Josetta leaps into the conversation, landing gracefully as she speaks. “Contemplation affects your body. Heartbeat slows. Blood pressure drops. Muscles relax. It’s not just your mind or voice praying.”
God stirs in the cells of your whole body, I say to myself. This energizes me for the long haul of writing a book on Earth-care. It sustains me in educating for social, economic and energy-use change in harmony with Earth’s systems.
Everyone has more to say: the importance of daily practice, of stopping whatever you’re doing for prayer times, of losing oneself, and the place on the page, in the chants, of seeing rays of sunrise on the host of bread setting the whole world alight, of praying for all who suffer.

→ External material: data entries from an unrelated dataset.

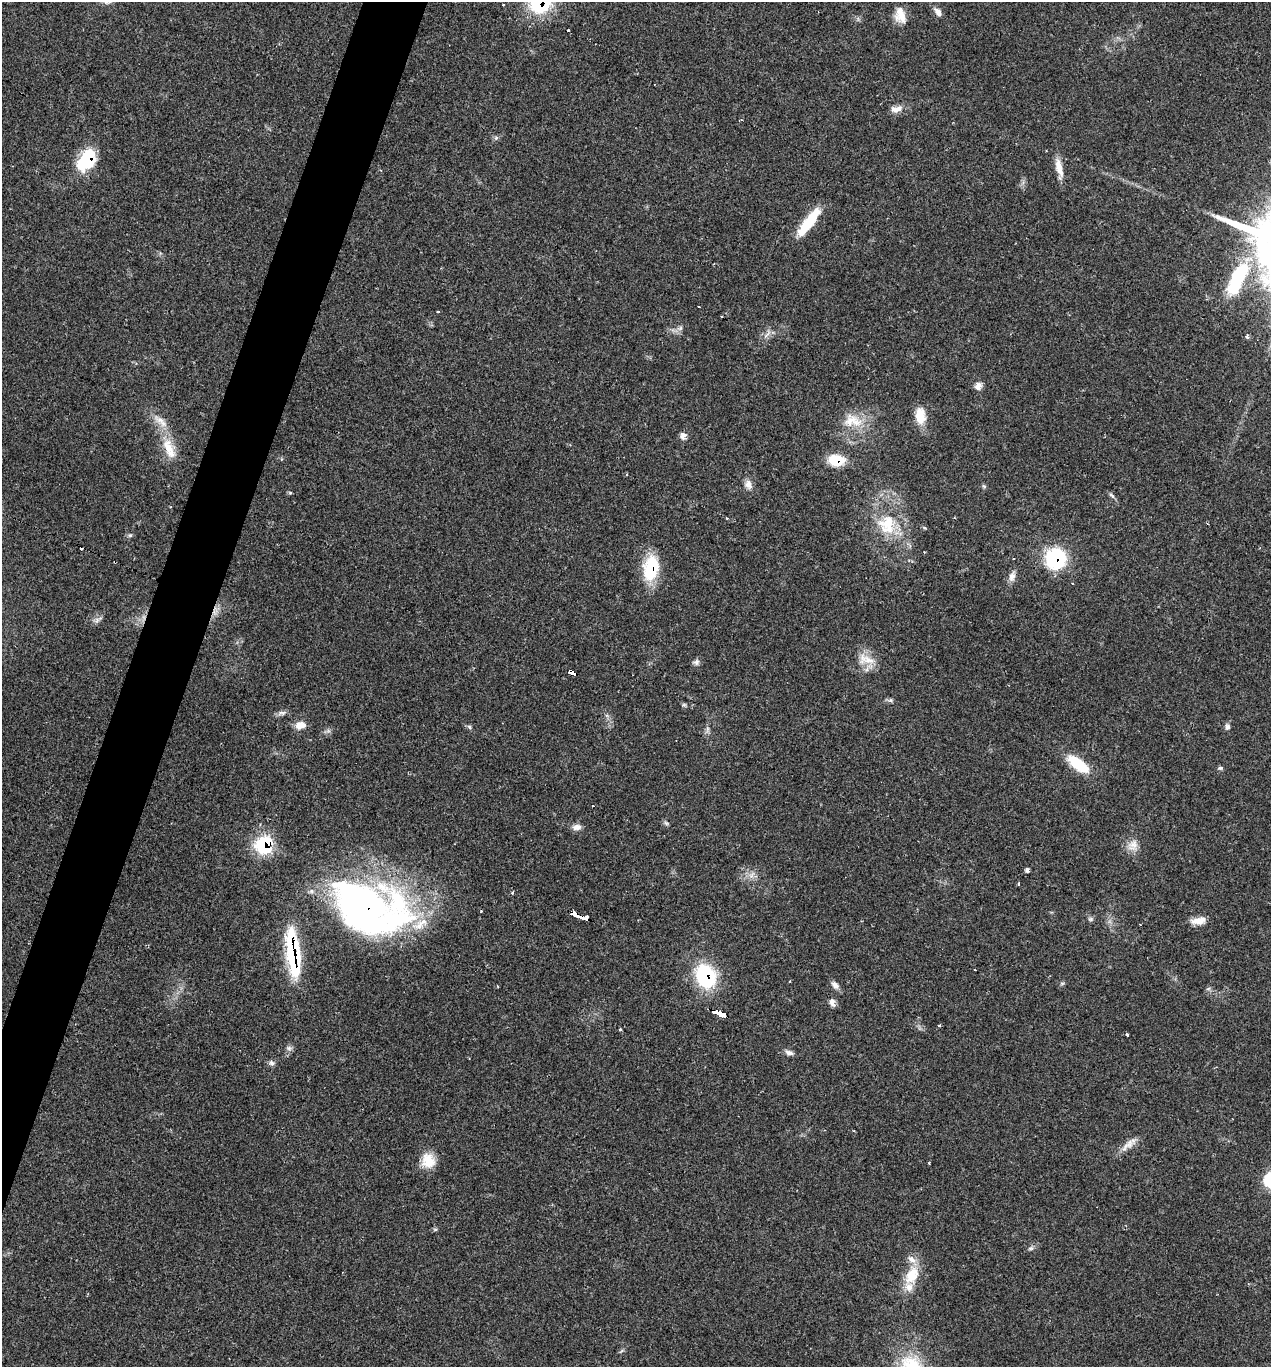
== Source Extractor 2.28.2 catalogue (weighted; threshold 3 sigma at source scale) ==
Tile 7 of 4 x 4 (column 3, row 2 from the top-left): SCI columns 2812-4080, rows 2735-4099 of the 5483 x 5469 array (HDU 1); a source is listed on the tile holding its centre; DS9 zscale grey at full resolution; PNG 1273 x 1369 px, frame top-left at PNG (2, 2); no overlay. Shown black and unused: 4% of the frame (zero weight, under 2 of 3 exposures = <1% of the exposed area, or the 3 px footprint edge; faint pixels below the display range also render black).
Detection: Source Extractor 2.28.2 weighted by HDU 2 'WHT'; one run over the whole footprint, this tile lists its part. Background 0.0807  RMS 0.0059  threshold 0.0264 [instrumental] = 3 sigma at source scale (4.5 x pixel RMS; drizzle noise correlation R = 1.50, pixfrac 1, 0.05/0.05 arcsec/px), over >= 5 px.
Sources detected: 85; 6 cosmic-ray / hot-pixel residue — not listed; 3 inside a brighter listed object's ellipse — not listed separately; the other 76 listed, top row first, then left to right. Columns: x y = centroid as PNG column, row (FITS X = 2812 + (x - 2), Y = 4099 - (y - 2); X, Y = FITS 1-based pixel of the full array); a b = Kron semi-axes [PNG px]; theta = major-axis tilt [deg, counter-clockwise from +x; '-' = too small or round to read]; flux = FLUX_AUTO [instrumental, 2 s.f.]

Regina, the eldest, concludes, “Contemplative life and prayer is what our Sr. Natalia Barela, who just died at 105, experienced: She said she no longer had a set time for prayer. She said it beautifully, I think.” Regina continues, quoting Natalia with care: “God is always with me and I just enjoy God’s presence all the time.”
As if obeying some deeper, sacred pulse of life, we seem to have shared a mutual spiritual journey even as lifestyles and prayer ways differ. Eight years. I gradually make another discovery. Not only did my book demand those chunks of time and solitude. I’d also needed something that would shake that gnawing hopelessness I felt about the future of life as we know it. “What’s the use of a book?” I’d moan. I should be growing food without chemicals, using solar and wind energy, and above all, not driving a car, walking.
“The forces aligned against real care of Earth are so powerful. I am a candle to a gale of destruction,” I say to my friend, S. Helen Prejean, during a writing retreat. Surely she must understand. “I can’t see the point of writing.”
“Okay,” she says. “Just stop. Don’t write.”
I collapsed. Anything but that.
“Despair is a luxury we can’t afford right now,” I’d heard Thomas Berry say. It seared my soul. Right. But just how to tear it out of my heart when all the news about forests, species and atmospheric carbon count keeps worsening?
Perhaps our prayer rhythms have been in tandem. Perhaps the same Light flowed within silence, psalms and scriptures we mysteriously shared, dawn to starlight to dawn. Perhaps we shared faithfulness to contemplation that eventually revealed to me love in the oneness of Earth, Earth I love.
I don’t really know.
But this I do know. Every time I prayed, I felt their prayer, too. It helped me stay my rhythm. Strangely, the choking despair is gone. Left me. That is how contemplative prayer and way of life – even my own erratic rhythm – changed me. The ill-fitting dress is worn out. I cleaned out my closet. And I finished draft three of my manuscript.
[An Oldenburg Franciscan Sister since 1963, Marya Grathwohl lived for more than 30 years in African American, Crow and Northern Cheyenne communities, as teacher, principal and pastoral minister. She is the founding director of Earth Hope, and works in environmental restoration through farming, restoration and other ecology projects.]